== Records to process ==
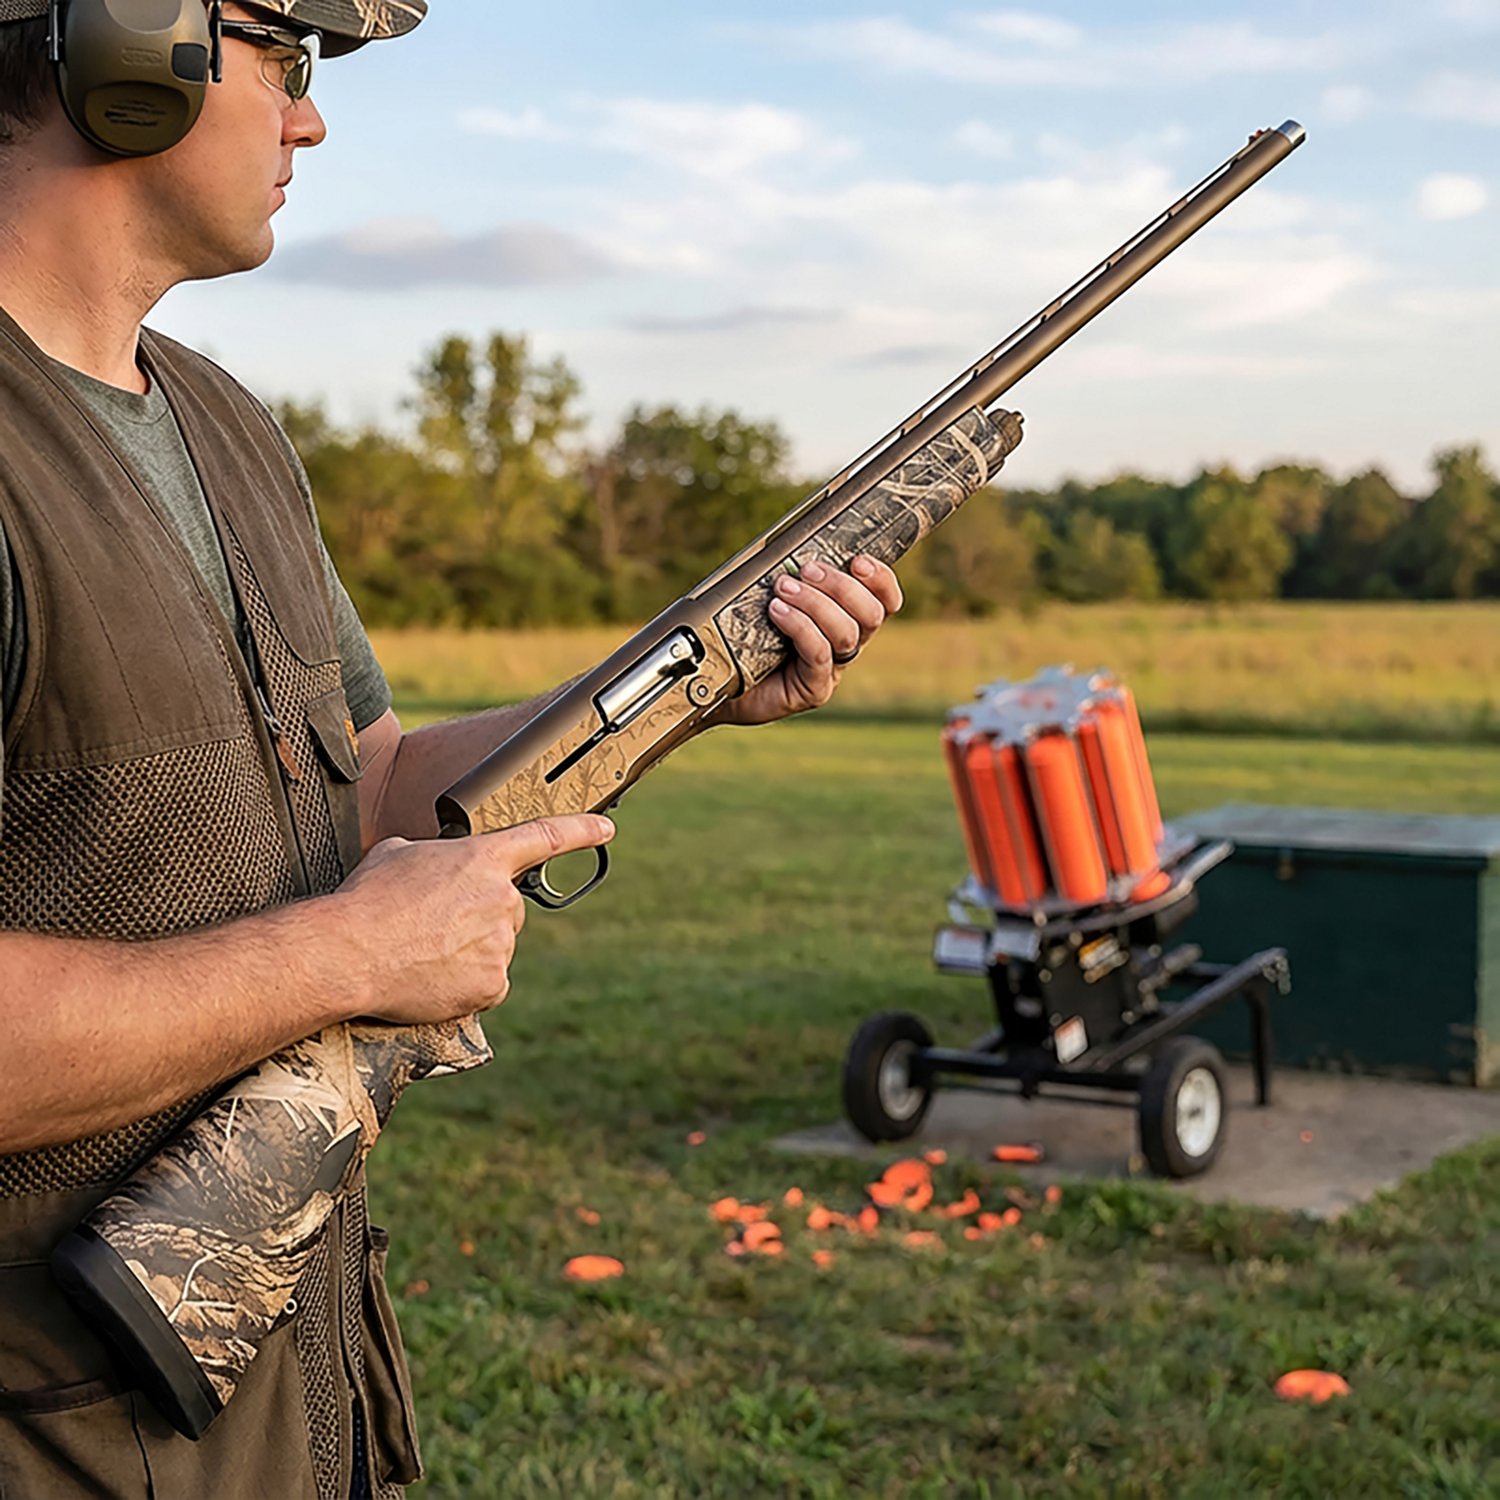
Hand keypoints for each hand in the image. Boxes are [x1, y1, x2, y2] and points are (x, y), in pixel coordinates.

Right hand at [331, 814, 614, 1024]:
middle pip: (508, 908)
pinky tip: (432, 978)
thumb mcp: (398, 853)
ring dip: (469, 950)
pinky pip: (487, 984)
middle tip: (436, 926)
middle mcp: (503, 899)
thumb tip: (429, 865)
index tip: (607, 828)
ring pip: (495, 947)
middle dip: (480, 916)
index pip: (546, 836)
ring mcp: (501, 944)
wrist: (349, 953)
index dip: (582, 830)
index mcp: (484, 858)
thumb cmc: (367, 900)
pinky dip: (465, 984)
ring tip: (423, 952)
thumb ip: (432, 854)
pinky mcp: (492, 985)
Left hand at [716, 554, 902, 727]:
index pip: (884, 601)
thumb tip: (794, 546)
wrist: (719, 679)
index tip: (858, 560)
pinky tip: (777, 612)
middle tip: (806, 570)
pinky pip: (818, 653)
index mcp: (847, 619)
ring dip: (815, 603)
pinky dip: (800, 626)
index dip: (880, 579)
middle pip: (871, 615)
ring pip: (846, 633)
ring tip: (783, 588)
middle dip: (841, 586)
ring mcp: (832, 670)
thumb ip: (794, 575)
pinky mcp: (813, 690)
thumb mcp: (773, 595)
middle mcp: (846, 646)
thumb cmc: (746, 631)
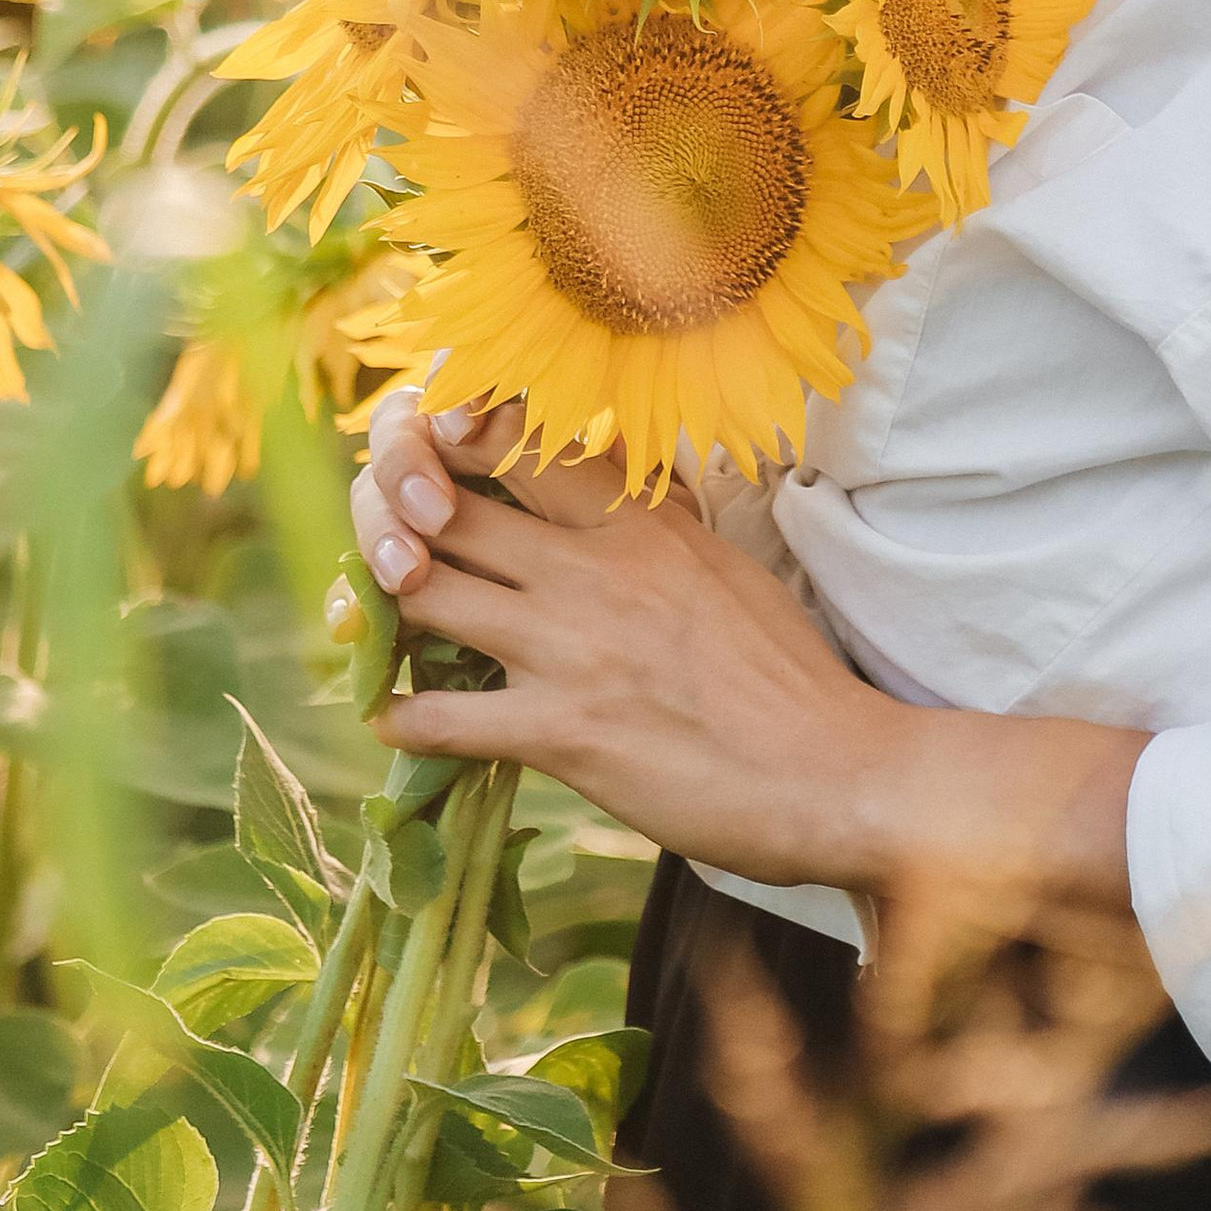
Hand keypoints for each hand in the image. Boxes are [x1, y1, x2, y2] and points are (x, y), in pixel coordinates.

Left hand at [347, 392, 1146, 907]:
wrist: (837, 774)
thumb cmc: (785, 676)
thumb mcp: (720, 567)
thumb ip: (652, 528)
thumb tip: (602, 503)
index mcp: (639, 518)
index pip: (518, 437)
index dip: (452, 436)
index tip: (431, 455)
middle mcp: (594, 566)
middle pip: (445, 506)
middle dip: (390, 517)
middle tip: (382, 544)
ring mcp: (571, 647)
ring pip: (426, 594)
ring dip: (381, 608)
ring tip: (373, 623)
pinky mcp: (561, 732)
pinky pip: (440, 717)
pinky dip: (400, 716)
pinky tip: (391, 718)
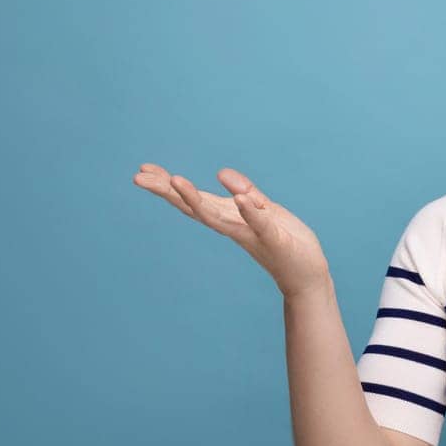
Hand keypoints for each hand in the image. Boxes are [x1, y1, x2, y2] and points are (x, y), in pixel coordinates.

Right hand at [132, 164, 330, 297]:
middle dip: (166, 192)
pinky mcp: (275, 240)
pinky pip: (260, 225)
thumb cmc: (286, 242)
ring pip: (217, 218)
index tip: (142, 170)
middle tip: (138, 177)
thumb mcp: (264, 209)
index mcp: (230, 217)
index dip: (168, 185)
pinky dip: (251, 212)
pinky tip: (240, 199)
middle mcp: (233, 227)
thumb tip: (220, 173)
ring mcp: (251, 234)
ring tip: (175, 180)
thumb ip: (245, 191)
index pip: (194, 200)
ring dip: (195, 200)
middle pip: (194, 207)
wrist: (307, 274)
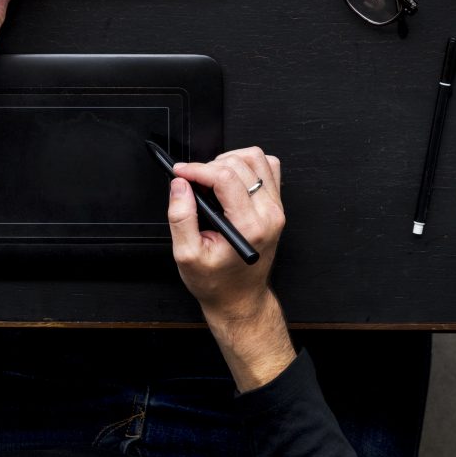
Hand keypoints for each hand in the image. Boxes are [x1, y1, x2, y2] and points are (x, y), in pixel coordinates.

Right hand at [168, 147, 294, 389]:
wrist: (239, 298)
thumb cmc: (216, 282)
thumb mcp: (187, 255)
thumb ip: (181, 217)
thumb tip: (179, 185)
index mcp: (249, 226)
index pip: (225, 177)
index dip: (197, 169)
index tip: (180, 172)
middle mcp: (268, 214)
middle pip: (240, 163)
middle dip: (209, 166)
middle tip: (192, 181)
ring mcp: (276, 208)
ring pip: (257, 159)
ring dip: (229, 161)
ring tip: (210, 179)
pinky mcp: (276, 206)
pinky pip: (268, 168)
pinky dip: (246, 166)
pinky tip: (230, 181)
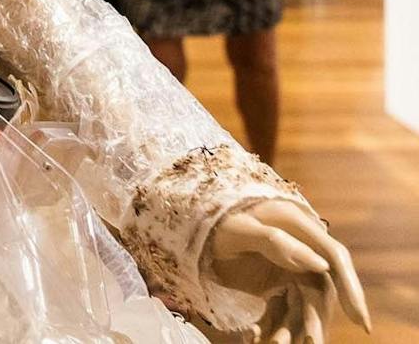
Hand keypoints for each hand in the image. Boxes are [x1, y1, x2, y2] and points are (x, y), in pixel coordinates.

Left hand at [209, 200, 368, 342]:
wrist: (192, 224)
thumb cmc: (215, 221)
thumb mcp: (239, 229)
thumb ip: (276, 241)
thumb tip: (322, 264)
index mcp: (297, 225)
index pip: (336, 257)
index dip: (352, 287)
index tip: (359, 318)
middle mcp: (300, 247)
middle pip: (322, 287)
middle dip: (318, 319)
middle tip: (312, 342)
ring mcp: (289, 265)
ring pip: (303, 303)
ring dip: (295, 327)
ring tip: (279, 343)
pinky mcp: (277, 281)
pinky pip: (283, 308)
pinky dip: (275, 324)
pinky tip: (256, 333)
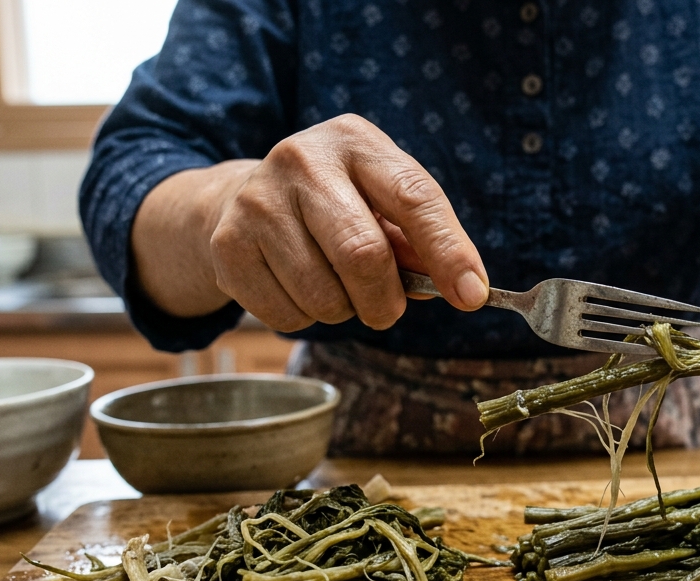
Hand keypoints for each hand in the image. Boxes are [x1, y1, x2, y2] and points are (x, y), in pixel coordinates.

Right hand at [136, 114, 487, 330]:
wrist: (238, 201)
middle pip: (364, 254)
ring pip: (324, 296)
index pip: (415, 198)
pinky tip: (296, 287)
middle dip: (385, 300)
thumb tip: (463, 287)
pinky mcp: (228, 245)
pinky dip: (305, 318)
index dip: (449, 253)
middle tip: (386, 310)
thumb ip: (420, 241)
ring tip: (333, 286)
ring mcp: (258, 201)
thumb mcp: (380, 202)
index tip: (472, 297)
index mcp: (356, 141)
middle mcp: (303, 160)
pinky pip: (288, 315)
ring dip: (343, 311)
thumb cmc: (333, 205)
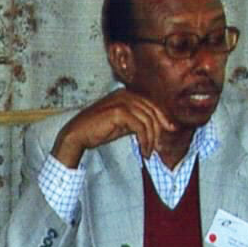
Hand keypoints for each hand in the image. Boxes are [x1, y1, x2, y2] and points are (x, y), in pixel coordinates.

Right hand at [51, 89, 178, 167]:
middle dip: (159, 129)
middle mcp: (125, 94)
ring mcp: (121, 101)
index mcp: (126, 94)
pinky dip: (144, 140)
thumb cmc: (97, 130)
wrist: (77, 135)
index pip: (151, 103)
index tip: (170, 129)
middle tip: (159, 146)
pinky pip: (140, 126)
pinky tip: (143, 150)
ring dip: (151, 139)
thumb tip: (156, 127)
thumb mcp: (122, 124)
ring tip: (148, 152)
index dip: (163, 116)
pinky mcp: (118, 112)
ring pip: (147, 120)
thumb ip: (137, 122)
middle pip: (152, 111)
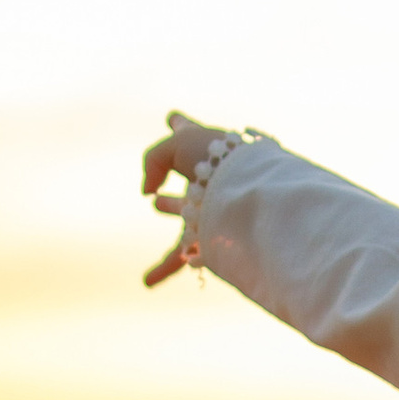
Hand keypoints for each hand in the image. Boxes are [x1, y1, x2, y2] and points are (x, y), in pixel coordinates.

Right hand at [141, 112, 226, 286]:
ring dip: (174, 207)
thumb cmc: (217, 161)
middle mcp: (216, 178)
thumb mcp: (176, 146)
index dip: (180, 124)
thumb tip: (149, 193)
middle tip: (167, 164)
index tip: (173, 117)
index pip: (189, 132)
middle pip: (192, 171)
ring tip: (158, 204)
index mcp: (209, 149)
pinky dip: (166, 268)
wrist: (250, 190)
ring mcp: (217, 209)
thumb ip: (154, 161)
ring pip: (190, 211)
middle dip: (175, 169)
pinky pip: (186, 256)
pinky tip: (147, 282)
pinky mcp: (215, 240)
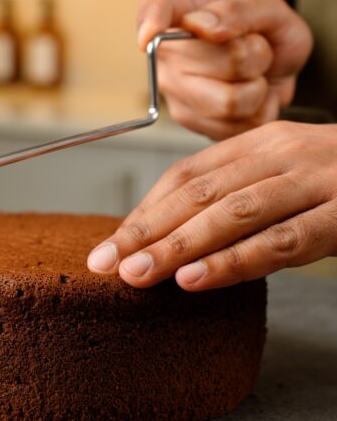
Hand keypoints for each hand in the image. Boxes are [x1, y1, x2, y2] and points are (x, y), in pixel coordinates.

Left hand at [87, 121, 336, 288]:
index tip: (109, 245)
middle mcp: (285, 153)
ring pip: (234, 214)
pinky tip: (196, 279)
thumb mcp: (291, 172)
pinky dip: (235, 260)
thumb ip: (243, 191)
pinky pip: (283, 242)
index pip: (188, 176)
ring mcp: (317, 182)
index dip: (144, 210)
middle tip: (105, 264)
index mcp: (264, 141)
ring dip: (178, 246)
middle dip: (146, 231)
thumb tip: (175, 235)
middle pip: (200, 193)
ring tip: (137, 275)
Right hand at [137, 0, 312, 139]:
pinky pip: (240, 126)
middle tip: (254, 45)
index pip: (152, 9)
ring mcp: (174, 93)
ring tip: (253, 72)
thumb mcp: (263, 4)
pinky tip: (251, 93)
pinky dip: (260, 110)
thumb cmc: (261, 26)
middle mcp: (165, 54)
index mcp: (176, 9)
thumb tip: (202, 26)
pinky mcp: (194, 125)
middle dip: (255, 55)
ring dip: (258, 87)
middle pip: (219, 61)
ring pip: (230, 101)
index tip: (150, 36)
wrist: (278, 59)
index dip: (150, 23)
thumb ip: (236, 11)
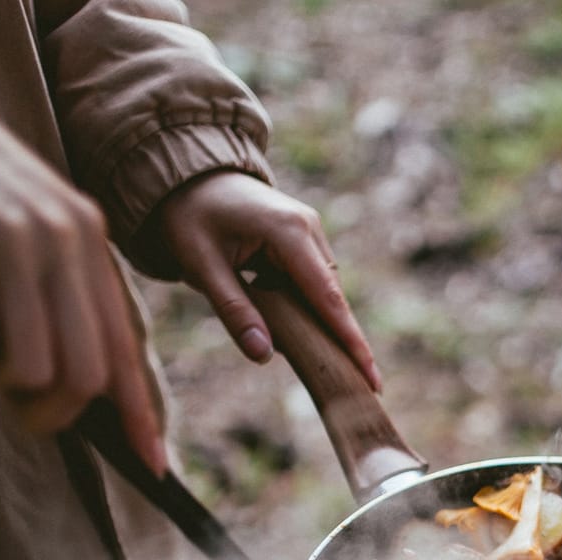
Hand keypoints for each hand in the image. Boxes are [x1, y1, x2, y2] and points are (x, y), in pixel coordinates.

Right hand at [0, 64, 164, 473]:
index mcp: (90, 245)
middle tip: (2, 384)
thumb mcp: (36, 242)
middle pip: (80, 377)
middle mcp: (64, 238)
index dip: (139, 413)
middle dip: (43, 408)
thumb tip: (92, 397)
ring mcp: (13, 234)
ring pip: (23, 367)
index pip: (123, 350)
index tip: (154, 466)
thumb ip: (67, 304)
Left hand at [155, 171, 382, 391]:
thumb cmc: (191, 216)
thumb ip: (234, 312)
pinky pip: (312, 280)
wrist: (189, 174)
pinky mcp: (304, 236)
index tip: (372, 378)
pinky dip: (303, 304)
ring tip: (300, 349)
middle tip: (351, 384)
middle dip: (338, 339)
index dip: (351, 342)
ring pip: (323, 291)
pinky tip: (283, 318)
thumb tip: (263, 356)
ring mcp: (310, 230)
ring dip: (312, 320)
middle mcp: (310, 228)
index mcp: (288, 233)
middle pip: (332, 298)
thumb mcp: (202, 266)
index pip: (327, 299)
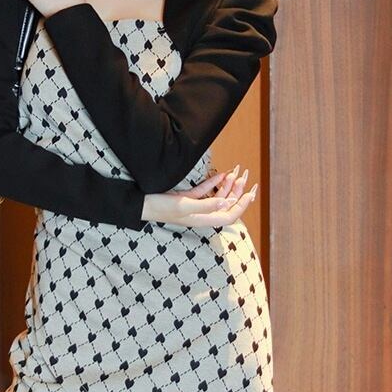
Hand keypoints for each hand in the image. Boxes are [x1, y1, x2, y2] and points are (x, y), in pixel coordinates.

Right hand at [142, 165, 257, 227]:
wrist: (141, 204)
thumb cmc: (160, 208)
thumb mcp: (184, 206)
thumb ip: (206, 205)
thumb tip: (226, 202)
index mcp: (202, 219)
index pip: (229, 215)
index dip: (241, 206)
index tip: (250, 193)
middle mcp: (201, 214)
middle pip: (225, 205)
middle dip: (236, 192)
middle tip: (245, 177)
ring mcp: (194, 206)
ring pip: (216, 196)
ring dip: (226, 185)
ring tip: (234, 172)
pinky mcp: (187, 198)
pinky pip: (205, 191)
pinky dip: (213, 182)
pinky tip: (220, 174)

== Instructions for the task ==
Only one stretch of the data is wanted: write out exactly the lines from the one holding "pinky pip: (283, 308)" through the one holding "thumb cmc: (217, 161)", both included, without the pictures.

== Response to the task ==
pinky pip: (283, 308)
pinky dip: (275, 324)
pinky tip: (256, 333)
Hand keypoints for each hand in the image. Boxes are [x1, y1, x2, y2] and points are (x, y), in pixel coordinates.

Right hand at [136, 114, 487, 330]:
wrist: (238, 201)
middle pip: (364, 254)
ring pip: (324, 296)
index pip: (415, 198)
pinky tip: (296, 287)
middle dip: (385, 300)
thumb tip: (463, 287)
pinky mcp: (228, 245)
pinky dip: (305, 318)
index dip: (449, 253)
middle tip: (386, 310)
thumb ip: (420, 241)
ring tip: (333, 286)
ring mcp: (258, 201)
thumb mcp: (380, 202)
index tip: (472, 297)
index mcp: (356, 141)
middle mcp: (303, 160)
pinky pip: (288, 315)
ring dip: (343, 311)
thumb cmc: (333, 205)
Hand keypoints for each hand in the image. Boxes are [x1, y1, x2, y2] and points are (x, y), in pixel coordinates.

Right hand at [51, 89, 178, 167]:
middle dip: (159, 129)
middle mcp: (125, 94)
ring mcp: (121, 101)
index mcp: (126, 94)
pinky dip: (144, 140)
thumb cmc: (97, 130)
wrist: (77, 135)
index pip: (151, 103)
index tip: (170, 129)
middle tip: (159, 146)
pinky pip: (140, 126)
pinky tip: (143, 150)
ring dip: (151, 139)
thumb tip: (156, 127)
thumb mcp: (122, 124)
ring tip: (148, 152)
index dip: (163, 116)
pinky mcp: (118, 112)
ring pip: (147, 120)
thumb ip: (137, 122)
middle pip: (152, 111)
Hand keypoints for each hand in the image. Boxes are [x1, y1, x2, y2] and points are (x, y), in pixel coordinates.

Right hand at [141, 112, 226, 286]:
ring dip: (174, 207)
thumb cmc: (217, 161)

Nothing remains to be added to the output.